お世話になっている赤華寺では、今私は朝ごはん担当を申しつかっている。私以外はみんな朝のお務めがあるからだ。だからみんながお務めを行っている間に、私が朝食の準備をする。もともと料理は好きだったし、家では和食中心だったから、火の扱い方さえ慣れてしまえば問題ない。ガスコンロやIHシステムなんてないから火力の調整に苦労したけれど、距離感さえ掴めばこっちのものだ。


めざしの焼き具合を見て、クルリと引っくり返す。おお。良い焼き色。焼けている部分から油が炭の上に落ちて、ジュワリといい音を立てた。


面白いことに、この町には幕府直営の「種火屋」さんという職業があるのだ。この町に住んでいる人間は誰でも無料で利用出来る。まあ、税金の中に含まれているらしいんだけど。

だいたいみんな朝一に種火を貰って、それで一日の炊事や明かりに使う。そして不思議なことに、その火は深夜日付が変わると必ず消えてしまうのだ。道路やトイレみたいな公共施設、養生所や番所以外、一般家庭で深夜に火を使うのは基本的に禁止されている。何でも火事対策だとか。使いたい場合は、有料で種火屋さんから特殊な火を買うそうだ。


「一人一つでもまだ余りますね。他は何にしようかな」


十個近い数の卵がある。手に取ると、まだほんのり暖かい気がした。


「アレ、作ってくれねぇ、かな。その、ほら。甘い茶碗蒸しみたいなヤツ」

「甘い茶碗……ああ、プリンですね!」

「そう!それだ!」


イケメンのめっちゃイイ笑顔いただきましたー!おおう…キラッキラですな。


「蜂蜜はありますけど、牛乳がありませんよ」

「取って来る!朝飯食ったら即行取って来る!!」

「ハイ…ヨロシクオ願イシマス…」


そんなに好きだったんですか、あのプリン。


ちょっと前に卵と牛乳を手に入れて、蜂蜜もあったことからプリンを作ってみたのだ。それが思いの外好評だった。この国は、食材の種類も豊富だし流通もかなり発達しているので食事には苦労しないけど、あまり洋食系は広まってない。なので、プリンも珍しかったようだ。

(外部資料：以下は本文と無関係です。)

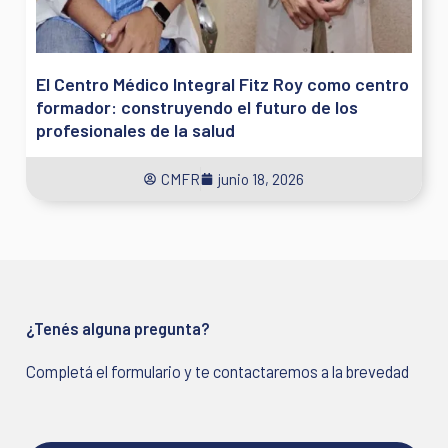
El Centro Médico Integral Fitz Roy como centro
formador: construyendo el futuro de los
profesionales de la salud
CMFR
junio 18, 2026
¿Tenés alguna pregunta?
Completá el formulario y te contactaremos a la brevedad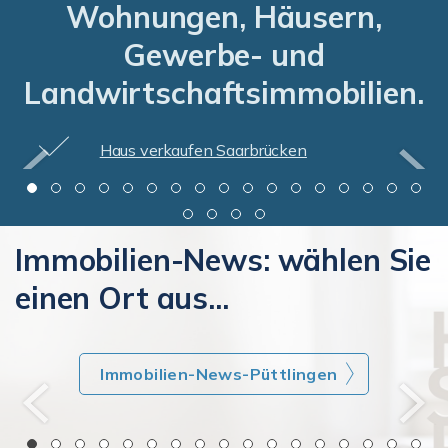
Wohnungen, Häusern,
Gewerbe- und
Landwirtschaftsimmobilien.
Haus verkaufen Saarlouis
Immobilien-News: wählen Sie
einen Ort aus...
Immobilien-News-Köllerbach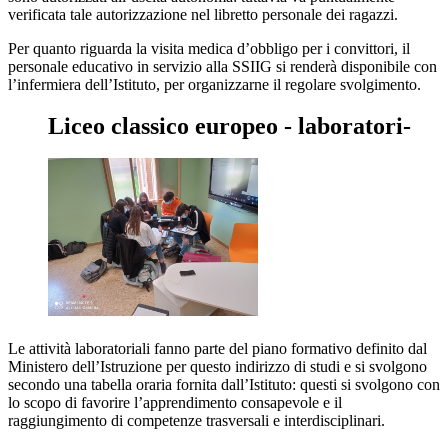
verificata tale autorizzazione nel libretto personale dei ragazzi.
Per quanto riguarda la visita medica d’obbligo per i convittori, il
personale educativo in servizio alla SSIIG si renderà disponibile con
l’infermiera dell’Istituto, per organizzarne il regolare svolgimento.
Liceo classico europeo - laboratori-
Le attività laboratoriali fanno parte del piano formativo definito dal
Ministero dell’Istruzione per questo indirizzo di studi e si svolgono
secondo una tabella oraria fornita dall’Istituto: questi si svolgono con
lo scopo di favorire l’apprendimento consapevole e il
raggiungimento di competenze trasversali e interdisciplinari.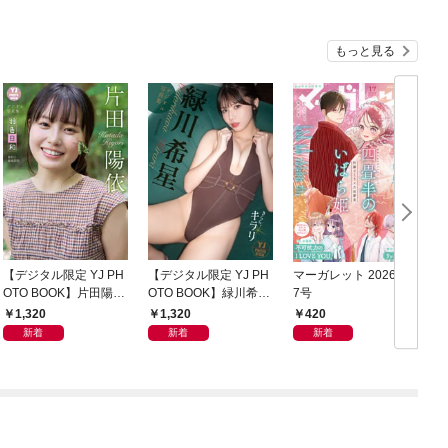
もっと見る
【デジタル限定 YJ PH
【デジタル限定 YJ PH
マーガレット 2026年1
グ
OTO BOOK】片田陽依
OTO BOOK】緑川希星
7号
6
写真集「羽色日和」
写真集「きらら、キラ
1,320
1,320
420
リ」
新着
新着
新着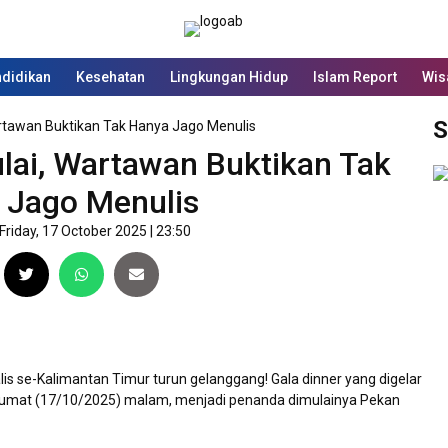
didikan
Kesehatan
Lingkungan Hidup
Islam Report
Wis
S
rtawan Buktikan Tak Hanya Jago Menulis
ai, Wartawan Buktikan Tak
 Jago Menulis
Friday, 17 October 2025 | 23:50
lis se-Kalimantan Timur turun gelanggang! Gala dinner yang digelar
Jumat (17/10/2025) malam, menjadi penanda dimulainya Pekan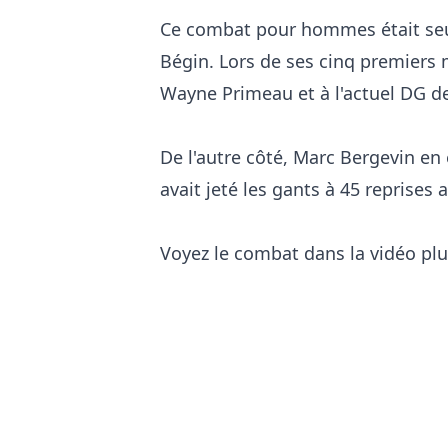
Ce combat pour hommes était seu
Bégin. Lors de ses cinq premiers 
Wayne Primeau et à l'actuel DG 
De l'autre côté, Marc Bergevin en
avait jeté les gants à 45 reprises
Voyez le combat dans la vidéo plu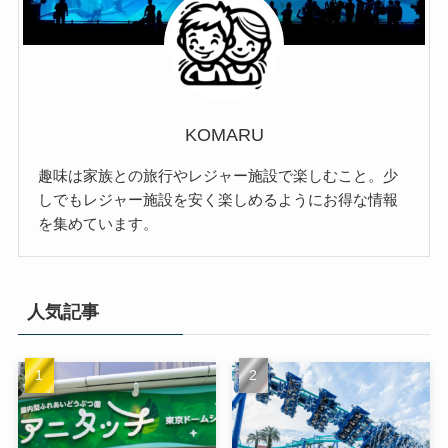
KOMARU
趣味は家族との旅行やレジャー施設で楽しむこと。少
しでもレジャー施設を安く楽しめるようにお得な情報
を集めています。
人気記事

が、まだ火加減の調整に慣れてなかった頃だったので、スは入るわ舌触りは悪いわで、自分の中では全く納得していない。次はリベンジでなめらかプリンを降臨させるのだ!見ておれ!!


奥から聞こえて来る読経の声が止んだ。朝のお務めが終わった合図だ。


私はそのタイミングで手早く鍋に味噌を溶いた。小皿に取って味見。うむ、完璧。一度で味噌汁の味が決まると、今日一日ツイているような気がする。私流味噌汁占いだ。

焼き上がっためざしを皿に移し、里芋の煮っころがし、漬物を膳に並べていると、つばきさんと、ツツジちゃん、サクラちゃんが顔を出した。


「鈴華ちゃん、いつもありがとう」


つばきさんは本日もけしからん美女です。


「止水さん、おはようございます!わぁ、卵だ!」

「おはようございます。いつもありがとうございます!」


止水さんに挨拶しながら私と手分けしてご飯と味噌汁をよそっているのは、尼見習いのツツジちゃんとサクラちゃん。

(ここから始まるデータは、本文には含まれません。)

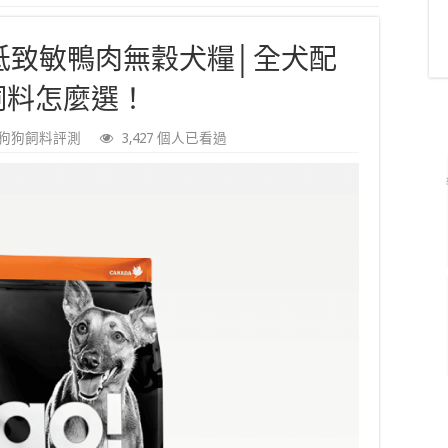
 低致敏鴨肉無穀犬糧│全犬配
飼料怎麼選！
狗狗飼料評測
3,427 個人已看過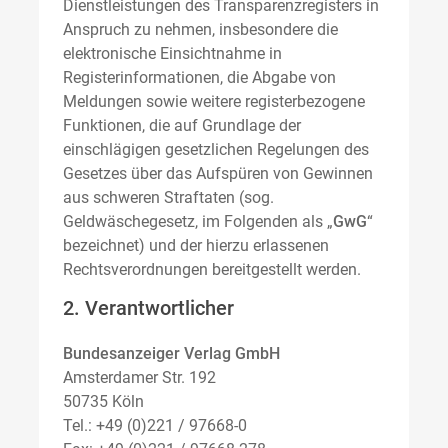
Dienstleistungen des Transparenzregisters in
Anspruch zu nehmen, insbesondere die
elektronische Einsichtnahme in
Registerinformationen, die Abgabe von
Meldungen sowie weitere registerbezogene
Funktionen, die auf Grundlage der
einschlägigen gesetzlichen Regelungen des
Gesetzes über das Aufspüren von Gewinnen
aus schweren Straftaten (sog.
Geldwäschegesetz, im Folgenden als „
GwG
“
bezeichnet) und der hierzu erlassenen
Rechtsverordnungen bereitgestellt werden.
2. Verantwortlicher
Bundesanzeiger Verlag GmbH
Amsterdamer Str. 192
50735 Köln
Tel.: +49 (0)221 / 97668-0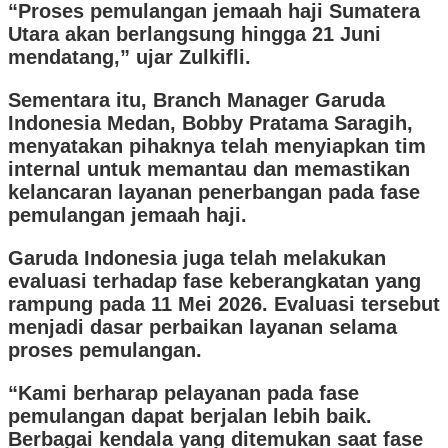
“Proses pemulangan jemaah haji Sumatera
Utara akan berlangsung hingga 21 Juni
mendatang,” ujar Zulkifli.
Sementara itu, Branch Manager Garuda
Indonesia Medan, Bobby Pratama Saragih,
menyatakan pihaknya telah menyiapkan tim
internal untuk memantau dan memastikan
kelancaran layanan penerbangan pada fase
pemulangan jemaah haji.
Garuda Indonesia juga telah melakukan
evaluasi terhadap fase keberangkatan yang
rampung pada 11 Mei 2026. Evaluasi tersebut
menjadi dasar perbaikan layanan selama
proses pemulangan.
“Kami berharap pelayanan pada fase
pemulangan dapat berjalan lebih baik.
Berbagai kendala yang ditemukan saat fase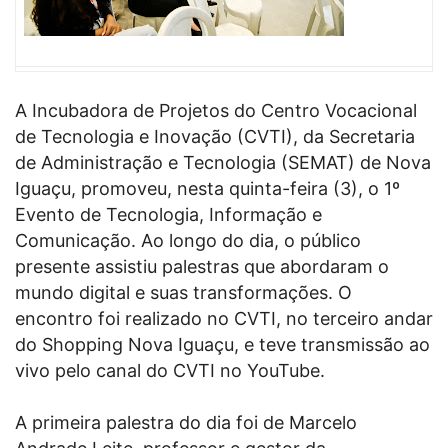
A Incubadora de Projetos do Centro Vocacional
de Tecnologia e Inovação (CVTI), da Secretaria
de Administração e Tecnologia (SEMAT) de Nova
Iguaçu, promoveu, nesta quinta-feira (3), o 1º
Evento de Tecnologia, Informação e
Comunicação. Ao longo do dia, o público
presente assistiu palestras que abordaram o
mundo digital e suas transformações. O
encontro foi realizado no CVTI, no terceiro andar
do Shopping Nova Iguaçu, e teve transmissão ao
vivo pelo canal do CVTI no YouTube.
A primeira palestra do dia foi de Marcelo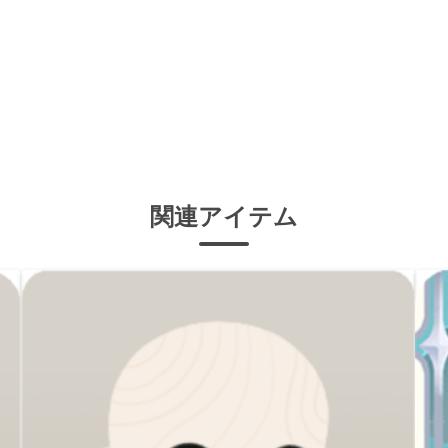
関連アイテム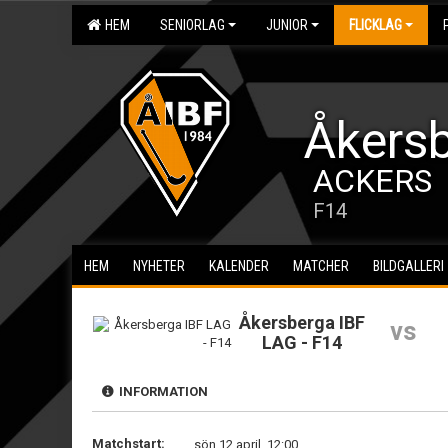
HEM
SENIORLAG
JUNIOR
FLICKLAG
Åkersb
ACKERS
F14
HEM
NYHETER
KALENDER
MATCHER
BILDGALLERI
Åkersberga IBF
vs
LAG - F14
INFORMATION
Matchstart:
sön 12 april, 12:00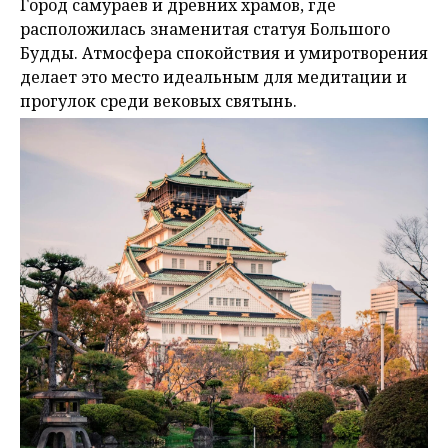
Город самураев и древних храмов, где
расположилась знаменитая статуя Большого
Будды. Атмосфера спокойствия и умиротворения
делает это место идеальным для медитации и
прогулок среди вековых святынь.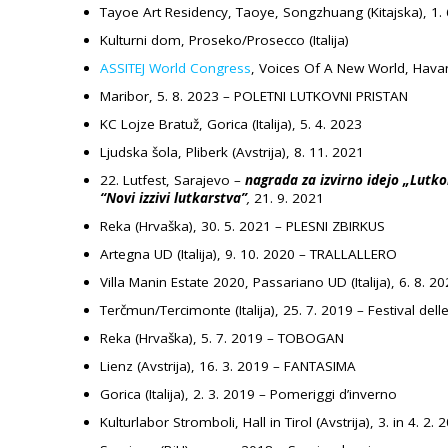
Tayoe Art Residency, Taoye, Songzhuang (Kitajska), 1.
Kulturni dom, Proseko/Prosecco (Italija)
ASSITEJ World Congress
, Voices Of A New World, Havana
Maribor, 5. 8. 2023 – POLETNI LUTKOVNI PRISTAN
KC Lojze Bratuž, Gorica (Italija), 5. 4. 2023
Ljudska šola, Pliberk (Avstrija), 8. 11. 2021
22. Lutfest, Sarajevo –
nagrada za izvirno idejo „Lutk
“Novi izzivi lutkarstva”
,
21. 9. 2021
Reka (Hrvaška), 30. 5. 2021 – PLESNI ZBIRKUS
Artegna UD (Italija), 9. 10. 2020 – TRALLALLERO
Villa Manin Estate 2020,
Passariano UD (
Italija), 6. 8. 2
Terčmun/Tercimonte (Italija), 25. 7. 2019 – Festival delle
Reka (Hrvaška), 5. 7. 2019 – TOBOGAN
Lienz (Avstrija), 16. 3. 2019 – FANTASIMA
Gorica (Italija), 2. 3. 2019 – Pomeriggi d’inverno
Kulturlabor Stromboli, Hall in Tirol (Avstrija), 3. in 4. 2. 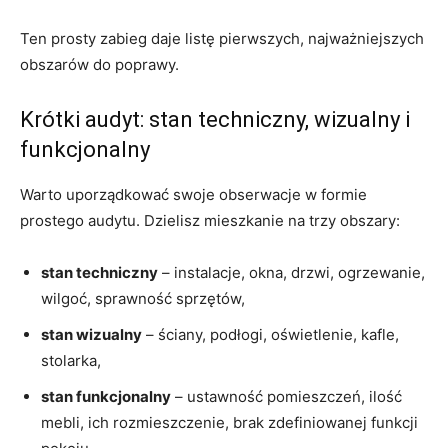
Ten prosty zabieg daje listę pierwszych, najważniejszych
obszarów do poprawy.
Krótki audyt: stan techniczny, wizualny i
funkcjonalny
Warto uporządkować swoje obserwacje w formie
prostego audytu. Dzielisz mieszkanie na trzy obszary:
stan techniczny
– instalacje, okna, drzwi, ogrzewanie,
wilgoć, sprawność sprzętów,
stan wizualny
– ściany, podłogi, oświetlenie, kafle,
stolarka,
stan funkcjonalny
– ustawność pomieszczeń, ilość
mebli, ich rozmieszczenie, brak zdefiniowanej funkcji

ツツジちゃんは、初めて来た日に着替えを手伝ってくれた子だ。暗めのオレンジの髪色にピンク色の目。現在十歳。サクラちゃんは、濃いピンクの髪色に鮮やかな赤い目をしている。十五歳なのだけどツツジちゃんと身長は同じくらい小柄。でも顔立ちは大人っぽい為、アンバランスさが妙に色気がある。

そして二人とも超が付く程美少女である。


「いただきまーす!」


全員揃って手を合わせてご飯をいただく。


うむ、今日も美味しく出来ました。


味噌汁を啜ったあと、早速生みたて卵をTKGにするのだ。茶碗の端でちょっと強めに殻を打ち付ける。こちらの卵は殻が丈夫な気がする。

少し窪ませておいたご飯に、ツルリと卵が乗る。弾力のある白身は米粒の下に入ることなく、色の濃い黄身が支えられて球体に近くなっている。しばしそのフルフル具合を堪能したあと、箸で白身を二、三回切る。そして黄身に箸先でそっと穴を開けてから醤油を垂らす。全部混ぜずに味の違いを楽しむのが私的マストスタイルだ。

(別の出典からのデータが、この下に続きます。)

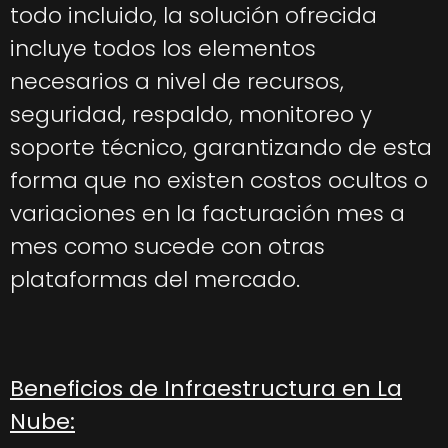
todo incluido, la solución ofrecida
incluye todos los elementos
necesarios a nivel de recursos,
seguridad, respaldo, monitoreo y
soporte técnico, garantizando de esta
forma que no existen costos ocultos o
variaciones en la facturación mes a
mes como sucede con otras
plataformas del mercado.
Beneficios de Infraestructura en La
Nube: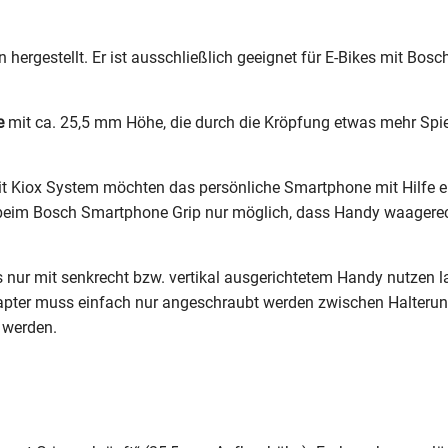
hergestellt. Er ist ausschließlich geeignet für E-Bikes mit Bosc
e
mit ca. 25,5 mm Höhe, die durch die Kröpfung etwas mehr Spiel
 Kiox System möchten das persönliche Smartphone mit Hilfe ei
es beim Bosch Smartphone Grip nur möglich, dass Handy waagere
ps nur mit senkrecht bzw. vertikal ausgerichtetem Handy nutzen
dapter muss einfach nur angeschraubt werden zwischen Halterun
 werden.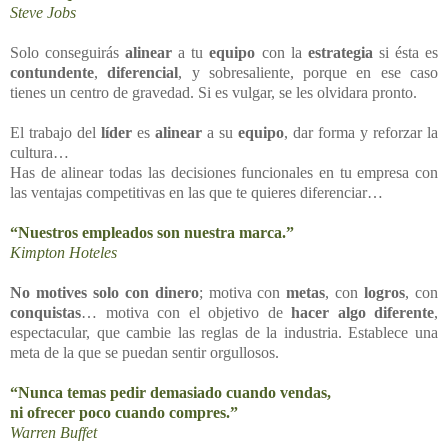
Steve Jobs
Solo conseguirás
alinear
a tu
equipo
con la
estrategia
si ésta es
contundente
,
diferencial
, y sobresaliente, porque en ese caso
tienes un centro de gravedad. Si es vulgar, se les olvidara pronto.
El trabajo del
líder
es
alinear
a su
equipo
, dar forma y reforzar la
cultura…
Has de alinear todas las decisiones funcionales en tu empresa con
las ventajas competitivas en las que te quieres diferenciar…
“Nuestros empleados son nuestra marca.”
Kimpton Hoteles
No motives solo con dinero
; motiva con
metas
, con
logros
, con
conquistas
… motiva con el objetivo de
hacer algo diferente
,
espectacular, que cambie las reglas de la industria. Establece una
meta de la que se puedan sentir orgullosos.
“Nunca temas pedir demasiado cuando vendas,
ni ofrecer poco cuando compres.”
Warren Buffet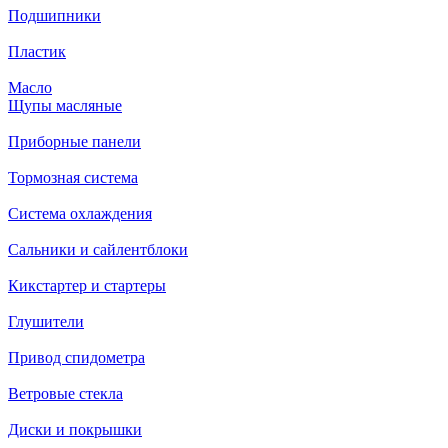
Подшипники
Пластик
Масло
Щупы масляные
Приборные панели
Тормозная система
Система охлаждения
Сальники и сайлентблоки
Кикстартер и стартеры
Глушители
Привод спидометра
Ветровые стекла
Диски и покрышки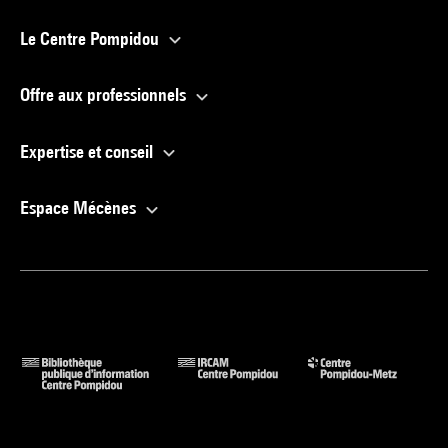
Le Centre Pompidou
Offre aux professionnels
Expertise et conseil
Espace Mécènes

止水さんは、ご飯に直接掛けたあと、醤油を回してご飯ごと一気に全部混ぜるタイプ。つばきさんは、小鉢に割り入れてほぐしたあと、少しずつ分けてご飯に掛けるタイプだ。サクラちゃんは小鉢に醤油を入れて割りほぐして、ご飯を食べてから卵液を口に含む、口内合成タイプ。ツツジちゃんは味噌汁に割り入れている。何故こんなにバリエーションがあるんだ。


止水さんはいつものようにガッツリおかわりをして、ほぼ全員同じタイミングで食べ終わる。


食べ終わった食器は各々に水場まで運んでもらって、あとの洗い物までが朝食担当の私の仕事だ。

止水さんは食べ終わるや否や「ちょっとひとっ走り行って来る!」と飛び出して行った。さっき言っていた通り、牛乳を調達しに行くのだろう。有言実行の人だ。


「忙しないわねえ」

「牛乳を持って来てくれるそうですよ。またプリンが食べたいって言ってました。今日、午後に作ってもいいですか?」

「ああ、あの美味しいのね!大歓迎よ!」


つばきさん甘いものお好きですもんね。お酒も嗜むようですが、甘い物を食べてる時の蕩けるような笑顔はスペシャルスチルに採用されている違いないです。ツツジちゃんも嬉しそうにはしゃいでいる。サクラちゃんはあまり感情を表に出さないタイプだけど、初めてのプリンは頬を染めてチマチマと大事そうに食べてましたよね。無邪気天使系とツンデレ委員長系。この寺、最高かな!


ん?これって確か乙女ゲーじゃなかったっけ…?

ま、いいか。


綺麗なお嬢さんは正義なのである。



やっとタイトルの呼び名が出て来ました。